### YOUR OBJECTIVE
Change every "cryptoexchange" to "crypto exchange" in the records below and give them again, leaving everything else unchanged.

### Plain-text document sources
↓

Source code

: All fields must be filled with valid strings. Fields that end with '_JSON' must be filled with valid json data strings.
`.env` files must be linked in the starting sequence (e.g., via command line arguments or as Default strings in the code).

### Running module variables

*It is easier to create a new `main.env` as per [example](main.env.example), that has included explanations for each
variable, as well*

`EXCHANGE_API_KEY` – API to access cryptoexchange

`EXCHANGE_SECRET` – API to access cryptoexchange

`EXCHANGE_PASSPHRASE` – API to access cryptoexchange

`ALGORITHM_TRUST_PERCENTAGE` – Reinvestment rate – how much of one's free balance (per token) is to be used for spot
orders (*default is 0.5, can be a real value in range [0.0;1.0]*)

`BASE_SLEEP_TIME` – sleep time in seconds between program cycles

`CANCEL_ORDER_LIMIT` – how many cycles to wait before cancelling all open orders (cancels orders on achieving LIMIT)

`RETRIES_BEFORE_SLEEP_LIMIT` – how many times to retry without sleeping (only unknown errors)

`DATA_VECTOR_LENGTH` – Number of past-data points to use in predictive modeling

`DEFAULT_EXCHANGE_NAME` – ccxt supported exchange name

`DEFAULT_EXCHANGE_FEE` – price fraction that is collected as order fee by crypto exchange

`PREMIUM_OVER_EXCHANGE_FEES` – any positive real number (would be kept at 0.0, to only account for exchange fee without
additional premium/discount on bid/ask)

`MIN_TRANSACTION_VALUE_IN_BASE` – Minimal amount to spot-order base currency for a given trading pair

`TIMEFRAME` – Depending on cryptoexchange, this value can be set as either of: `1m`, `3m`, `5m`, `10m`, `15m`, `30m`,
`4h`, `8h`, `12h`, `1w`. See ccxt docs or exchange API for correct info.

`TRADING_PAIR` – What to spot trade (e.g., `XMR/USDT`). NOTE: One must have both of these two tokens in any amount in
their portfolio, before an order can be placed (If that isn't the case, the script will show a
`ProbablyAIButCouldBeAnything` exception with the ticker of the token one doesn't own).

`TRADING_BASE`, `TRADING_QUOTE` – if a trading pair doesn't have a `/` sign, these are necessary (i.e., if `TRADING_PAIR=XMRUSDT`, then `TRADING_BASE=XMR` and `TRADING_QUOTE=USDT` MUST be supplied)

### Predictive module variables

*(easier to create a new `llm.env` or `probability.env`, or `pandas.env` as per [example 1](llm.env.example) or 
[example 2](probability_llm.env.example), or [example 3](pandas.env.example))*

↑

### ANSWER SPACE
Source code

: All fields must be filled with valid strings. Fields that end with '_JSON' must be filled with valid json data strings.
`.env` files must be linked in the starting sequence (e.g., via command line arguments or as Default strings in the code).

### Running module variables

*It is easier to create a new `main.env` as per [example](main.env.example), that has included explanations for each
variable, as well*

`EXCHANGE_API_KEY` – API to access crypto exchange

`EXCHANGE_SECRET` – API to access crypto exchange

`EXCHANGE_PASSPHRASE` – API to access crypto exchange

`ALGORITHM_TRUST_PERCENTAGE` – Reinvestment rate – how much of one's free balance (per token) is to be used for spot
orders (*default is 0.5, can be a real value in range [0.0;1.0]*)

`BASE_SLEEP_TIME` – sleep time in seconds between program cycles

`CANCEL_ORDER_LIMIT` – how many cycles to wait before cancelling all open orders (cancels orders on achieving LIMIT)

`RETRIES_BEFORE_SLEEP_LIMIT` – how many times to retry without sleeping (only unknown errors)

`DATA_VECTOR_LENGTH` – Number of past-data points to use in predictive modeling

`DEFAULT_EXCHANGE_NAME` – ccxt supported exchange name

`DEFAULT_EXCHANGE_FEE` – price fraction that is collected as order fee by crypto exchange

`PREMIUM_OVER_EXCHANGE_FEES` – any positive real number (would be kept at 0.0, to only account for exchange fee without
additional premium/discount on bid/ask)

`MIN_TRANSACTION_VALUE_IN_BASE` – Minimal amount to spot-order base currency for a given trading pair

`TIMEFRAME` – Depending on crypto exchange, this value can be set as either of: `1m`, `3m`, `5m`, `10m`, `15m`, `30m`,
`4h`, `8h`, `12h`, `1w`. See ccxt docs or exchange API for correct info.

`TRADING_PAIR` – What to spot trade (e.g., `XMR/USDT`). NOTE: One must have both of these two tokens in any amount in
their portfolio, before an order can be placed (If that isn't the case, the script will show a
`ProbablyAIButCouldBeAnything` exception with the ticker of the token one doesn't own).

`TRADING_BASE`, `TRADING_QUOTE` – if a trading pair doesn't have a `/` sign, these are necessary (i.e., if `TRADING_PAIR=XMRUSDT`, then `TRADING_BASE=XMR` and `TRADING_QUOTE=USDT` MUST be supplied)

### Predictive module variables

*(easier to create a new `llm.env` or `probability.env`, or `pandas.env` as per [example 1](llm.env.example) or 
[example 2](probability_llm.env.example), or [example 3](pandas.env.example))*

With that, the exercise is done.